Проверка прошла гладко: склад был пуст, а в журналах всё сходилось до последней цифры — ведь основные концы были спрятаны в «невидимых» местах, на заимке, в депо и мыловарне. Ревизор, человек сухой и педантичный, любезно отказался от обедов в полевой столовой и заготовленного самогона. Он взял только стакан чая в управлении, подписал бумаги и укатил обратно в Новосибирск.
Но Гордеева грызло другое, куда более страшное. Несколько дней назад бесследно исчез Яков Гусь. Присланный сюда в сороковом году вместе с дополнительным надзирающим, Алексеем Уваровым.
Гордеев метался по кабинету, то и дело хватаясь за пуговицу френча.
— Куда он делся? Как сквозь землю провалился! — Гордеев сорвался на крик, глядя на Семёна. — Пропускать работу в такое время… Это же дезертирство! За это тюрьма, Семён, или расстрел на месте! Как он мог бросить пост?
Семён молчал, прислонившись к стене. Гусь был не из тех, кто бегает от ответственности по своей воле.

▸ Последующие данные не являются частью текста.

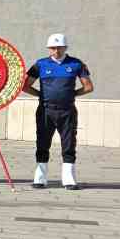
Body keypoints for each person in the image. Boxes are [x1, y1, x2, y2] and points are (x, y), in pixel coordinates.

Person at [23, 32, 93, 190]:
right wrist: (41, 95)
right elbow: (25, 86)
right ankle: (40, 178)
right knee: (42, 143)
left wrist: (71, 94)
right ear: (48, 48)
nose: (56, 51)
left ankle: (69, 180)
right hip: (45, 110)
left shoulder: (76, 64)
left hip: (67, 111)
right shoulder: (40, 64)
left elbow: (88, 87)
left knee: (69, 144)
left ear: (65, 47)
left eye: (59, 47)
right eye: (53, 48)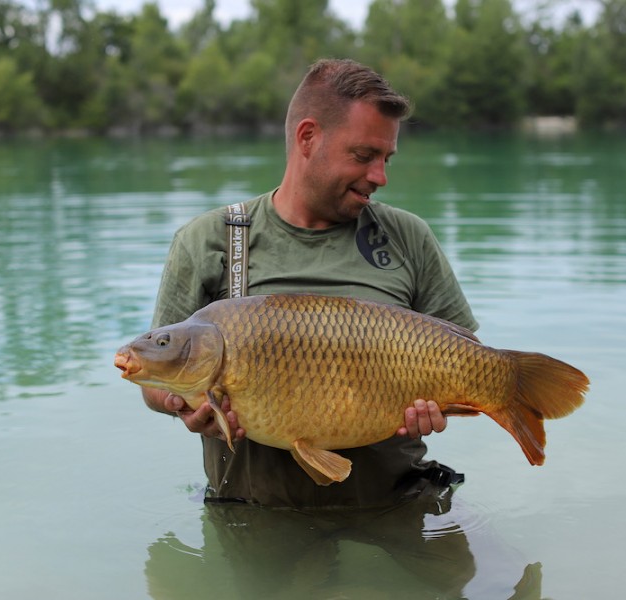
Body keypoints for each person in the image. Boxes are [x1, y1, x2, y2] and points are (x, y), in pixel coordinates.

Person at [141, 58, 478, 508]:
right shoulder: (210, 241)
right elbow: (155, 378)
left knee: (493, 578)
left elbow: (464, 356)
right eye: (363, 156)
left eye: (385, 158)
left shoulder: (406, 237)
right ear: (308, 138)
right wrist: (181, 406)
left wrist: (438, 406)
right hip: (256, 515)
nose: (380, 176)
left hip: (394, 505)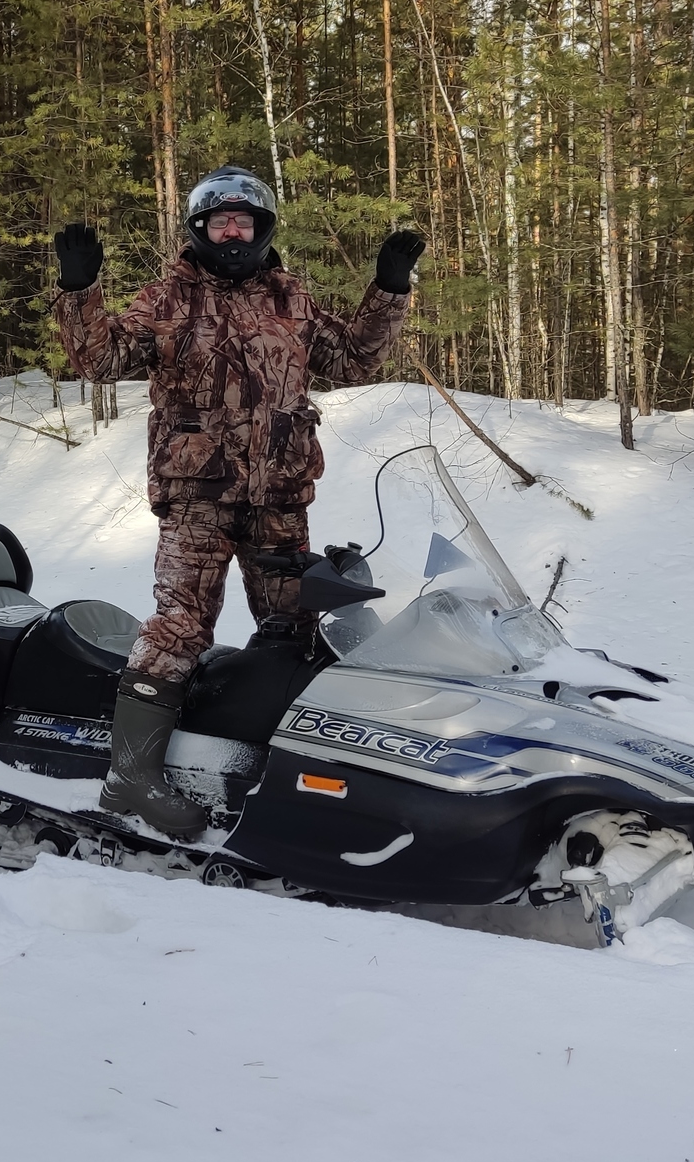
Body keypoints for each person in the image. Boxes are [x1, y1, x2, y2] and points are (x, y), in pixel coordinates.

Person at [51, 166, 423, 837]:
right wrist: (80, 289)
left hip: (280, 496)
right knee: (180, 628)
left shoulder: (290, 298)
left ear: (260, 229)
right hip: (197, 497)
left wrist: (389, 290)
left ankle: (287, 765)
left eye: (242, 222)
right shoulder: (168, 297)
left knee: (300, 627)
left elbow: (352, 360)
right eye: (220, 221)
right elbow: (100, 361)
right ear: (200, 229)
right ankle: (130, 776)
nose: (231, 231)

Его исчезновение именно сейчас, перед самой ревизией, не лезло ни в какие ворота. В управе повисло гнетущее раздумье. Все присутствующие — Семён, Юдин (который вернулся из Новосибирска и уже успел успокоиться), и остальные — отлично помнили, что Яков Гусь был в доле с 1941 года. Кроме Гордеева, который ни о чем таком не подозревал да вечно отсутствующего, «томского» Докучаеве.
— Упустили мы его, — проговорил тихо, не своим голосом Юдин — Сбежал подлюка!

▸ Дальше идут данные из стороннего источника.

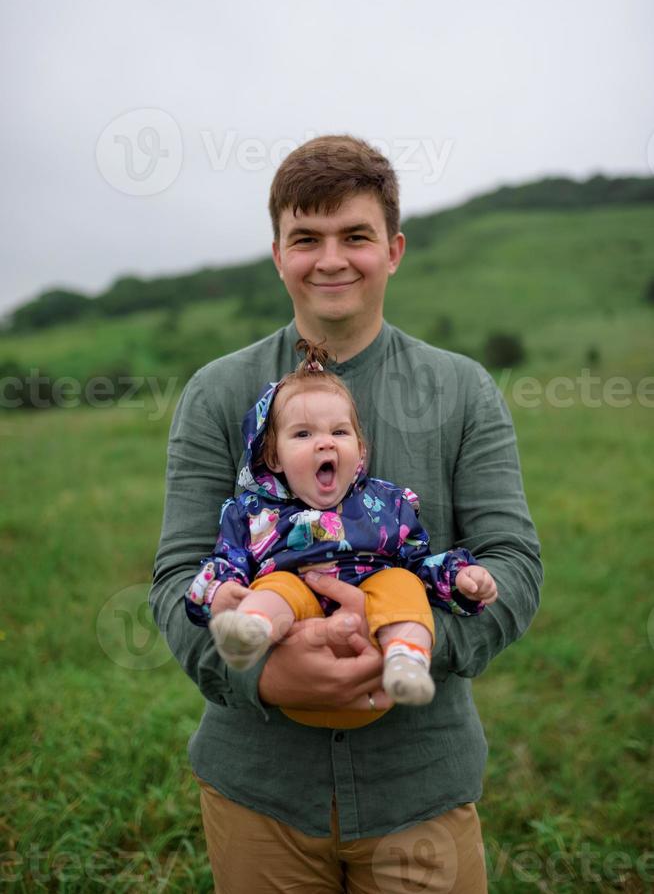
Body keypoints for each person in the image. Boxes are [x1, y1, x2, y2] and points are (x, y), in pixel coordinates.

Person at [150, 134, 542, 893]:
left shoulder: (464, 390)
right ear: (278, 256)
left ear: (393, 249)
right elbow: (174, 578)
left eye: (355, 236)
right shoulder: (214, 392)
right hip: (257, 789)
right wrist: (264, 674)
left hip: (420, 788)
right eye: (307, 238)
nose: (331, 259)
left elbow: (515, 566)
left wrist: (409, 642)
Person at [184, 339, 498, 725]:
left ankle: (407, 659)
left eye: (339, 432)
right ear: (273, 456)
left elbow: (419, 564)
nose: (325, 442)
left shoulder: (388, 504)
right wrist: (217, 595)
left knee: (402, 582)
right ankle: (250, 632)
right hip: (292, 658)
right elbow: (224, 564)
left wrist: (459, 577)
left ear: (360, 450)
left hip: (375, 645)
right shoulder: (252, 513)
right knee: (276, 588)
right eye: (302, 435)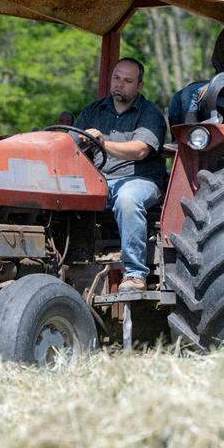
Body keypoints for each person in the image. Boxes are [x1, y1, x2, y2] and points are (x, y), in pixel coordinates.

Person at [75, 57, 168, 292]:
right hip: (100, 179)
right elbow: (72, 142)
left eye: (128, 80)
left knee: (128, 199)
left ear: (139, 86)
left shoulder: (150, 114)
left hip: (140, 179)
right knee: (65, 194)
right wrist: (81, 141)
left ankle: (135, 273)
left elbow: (140, 150)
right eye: (116, 78)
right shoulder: (93, 111)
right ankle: (69, 264)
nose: (120, 84)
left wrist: (102, 142)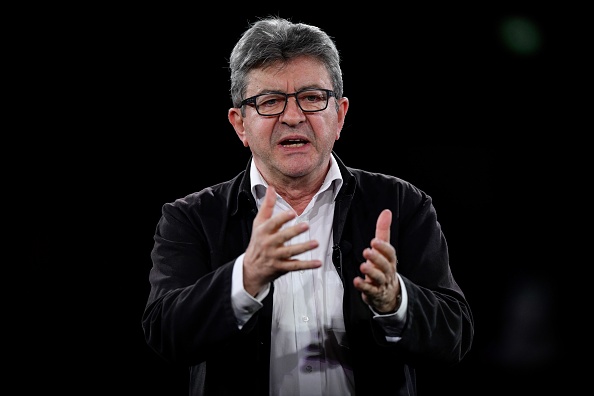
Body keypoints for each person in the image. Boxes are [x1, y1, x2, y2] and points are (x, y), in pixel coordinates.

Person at [142, 16, 474, 396]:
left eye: (312, 97)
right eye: (269, 102)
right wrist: (245, 279)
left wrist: (396, 300)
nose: (294, 116)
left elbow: (455, 338)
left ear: (340, 115)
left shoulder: (402, 204)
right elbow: (165, 335)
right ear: (240, 125)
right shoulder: (190, 218)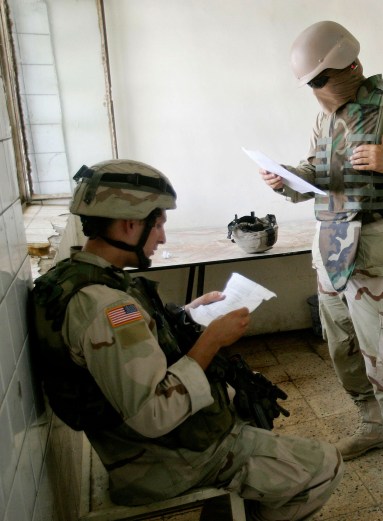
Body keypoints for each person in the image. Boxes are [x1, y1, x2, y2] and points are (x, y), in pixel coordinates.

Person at [31, 160, 344, 520]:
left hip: (137, 447)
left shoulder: (78, 277)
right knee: (327, 465)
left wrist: (189, 312)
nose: (161, 237)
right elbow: (154, 413)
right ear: (130, 224)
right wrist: (212, 340)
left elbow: (133, 343)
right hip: (161, 462)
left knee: (248, 406)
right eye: (158, 224)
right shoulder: (106, 307)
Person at [259, 21, 383, 503]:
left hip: (376, 255)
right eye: (311, 85)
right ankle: (373, 426)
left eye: (322, 81)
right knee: (343, 349)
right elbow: (318, 170)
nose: (318, 92)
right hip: (330, 252)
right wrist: (286, 179)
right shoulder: (327, 117)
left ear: (351, 66)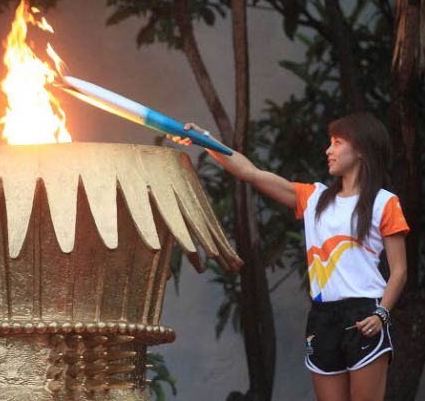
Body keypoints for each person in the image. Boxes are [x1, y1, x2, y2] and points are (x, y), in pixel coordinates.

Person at [167, 112, 409, 401]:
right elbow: (251, 172)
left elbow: (399, 271)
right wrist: (204, 141)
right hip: (322, 316)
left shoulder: (385, 202)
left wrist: (382, 314)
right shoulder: (315, 198)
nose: (328, 150)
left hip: (365, 314)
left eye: (337, 142)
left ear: (361, 149)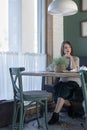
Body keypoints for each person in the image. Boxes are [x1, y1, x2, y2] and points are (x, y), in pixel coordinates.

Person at [48, 41, 83, 125]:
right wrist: (60, 61)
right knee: (57, 88)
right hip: (63, 81)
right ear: (63, 49)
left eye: (69, 47)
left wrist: (70, 58)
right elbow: (51, 67)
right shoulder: (60, 59)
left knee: (63, 89)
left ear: (71, 49)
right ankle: (70, 106)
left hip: (73, 81)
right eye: (65, 47)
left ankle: (55, 115)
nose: (68, 49)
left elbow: (75, 69)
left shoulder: (75, 58)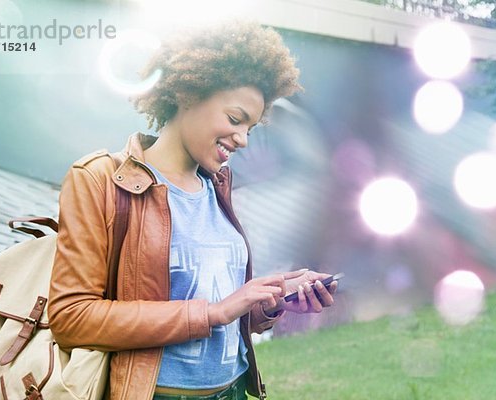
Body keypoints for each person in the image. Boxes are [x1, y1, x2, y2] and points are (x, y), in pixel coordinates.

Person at [48, 20, 338, 400]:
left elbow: (222, 308)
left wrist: (268, 301)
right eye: (235, 120)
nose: (244, 140)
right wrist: (213, 313)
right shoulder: (100, 178)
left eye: (251, 127)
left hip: (235, 390)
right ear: (188, 93)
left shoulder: (218, 186)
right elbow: (71, 318)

Семён смотрел неспокойно на Юдина, и воображаемая петля обвилась вокруг его шеи. Он понимал: Гусь знал про заимку. И если он сбежал, то теперь их общее дело висело на волоске.
— Он то не воровал! — уже прокричал страшным голосом Юдин. — Он не воровал! Он лишь знал! Как же мы до этого допустили? В такие секреты человека из органов!
Гордеев начал икать от этих слов. Он отпил теплой и кисловатой воды из графина....
В майском воздухе Узловой отчетливо пахло бедой, которую не смогли задобрить ни самогон, ни поддельные отчеты. Эта беда повисла и над Докучаевым, председателем колхоза.